Guy de Lucy

from Wikipedia, the free encyclopedia

Guy de Lucy (13th century) was a French crusader of the Albigensian Crusade .

He came from the Orléanais and had belonged to the intimate circle of the crusade leader Simon de Montfort since 1209 . During the siege of Minerve in June / July 1210, he led a troop of Gascogner. In June 1211, Guy had received the place Puylaurens as a fief, which had previously been taken without a fight. Immediately afterwards he was entrusted with the command of 50 crusaders who were sent to the Iberian Peninsula to fight the Muslim Almohads to fulfill Montfort's military duty to his formal liege lord, King Peter II of Aragón . But when Montfort a few months later in Castelnaudary by Raimund VI. was besieged by Toulouse , he had hurriedly ordered Guy de Lucy and his knights back. Since this happened at the time of an Almohad offensive and the siege of Salvatierra Castle ( Ciudad Real Province ), which belonged to the Order of Calatrava , the departure of the Crusaders was viewed by the Aragonese king as treason. Apparently he tried to ambush them, but they escaped. In any case, their withdrawal had further strained the suspicious relationship between Peter II of Aragón and Simon de Montfort, which ended fatally in the battle of Muret in 1213 . Back in Languedoc , Guy de Lucy had fought against Count Raimund Roger von Foix near Saint-Martin-la-Lande . In the spring of 1212 he was awarded again Puylaurens that had meanwhile been taken by the Count of Toulouse. After that, Guy de Lucy is no longer reported.
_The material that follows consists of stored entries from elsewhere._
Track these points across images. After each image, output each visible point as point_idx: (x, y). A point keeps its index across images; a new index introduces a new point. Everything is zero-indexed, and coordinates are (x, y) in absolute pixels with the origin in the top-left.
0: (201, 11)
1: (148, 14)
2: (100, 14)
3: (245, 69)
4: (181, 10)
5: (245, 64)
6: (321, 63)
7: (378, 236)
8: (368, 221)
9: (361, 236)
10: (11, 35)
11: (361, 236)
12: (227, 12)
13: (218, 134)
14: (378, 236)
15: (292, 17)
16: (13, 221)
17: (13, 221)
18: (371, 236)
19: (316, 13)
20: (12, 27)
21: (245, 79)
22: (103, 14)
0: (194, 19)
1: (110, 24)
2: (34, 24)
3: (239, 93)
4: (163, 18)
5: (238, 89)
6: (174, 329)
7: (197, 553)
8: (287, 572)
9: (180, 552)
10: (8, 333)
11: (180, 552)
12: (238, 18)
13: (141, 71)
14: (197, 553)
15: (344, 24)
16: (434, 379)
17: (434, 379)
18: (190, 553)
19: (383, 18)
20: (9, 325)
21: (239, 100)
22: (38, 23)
Guy de Lucy probably carried the Madonna flag from Rocamadour with him on his way to Spain, whose miraculous power there is said to have helped the Christian armies to defeat the Almohads in the battle of Las Navas de Tolosa in 1212 . Simon de Montfort had visited the tomb of the holy hermit Zacchaeus of Rocamadour in June 1211.

literature

  • Michel Roquebert: The History of the Cathars, Heresy, Crusade and Inquisition in Languedoc. German translation by Ursula Blank-Sangmeister, Philipp Reclam jun. GmbH & Co. KG, Stuttgart 2012. (French first edition, Histoire des Cathares. Hérésie, Croisade, Inquisition du XIe au XIVe siècle. Éditions Perrin, Paris 1999).

Remarks

  1. Roquebert, p. 140.
  2. Pierre des Vaux-de-Cernay , Historia Albigensium , in: Recueil des Historiens des Gaules et de la France , Vol. 19 (1880), p. 31.
  3. Roquebert, p. 168.
  4. Pierre des Vaux-de-Cernay, Historia Albigensium , in: Recueil des Historiens des Gaules et de la France , Vol. 19 (1880), p. 51.
  5. Pierre des Vaux-de-Cernay, Historia Albigensium , in: Recueil des Historiens des Gaules et de la France , Vol. 19 (1880), p. 54.
  6. Roquebert, p. 180.
  7. Alberich von Trois-Fontaines , Chronica , ed. by P. Scheffer-Boichorst in: Monumenta Germaniae Historica , SS 23, pp. 894–895.
  8. Roquebert, pp. 174-175. Wilhelm von Tudela , Chanson de la Croisade , ed. by Paul Mayer: La chanson de la croisade conte les Albigeois , vol. 1 (1875), laisse 84–85, p. 88.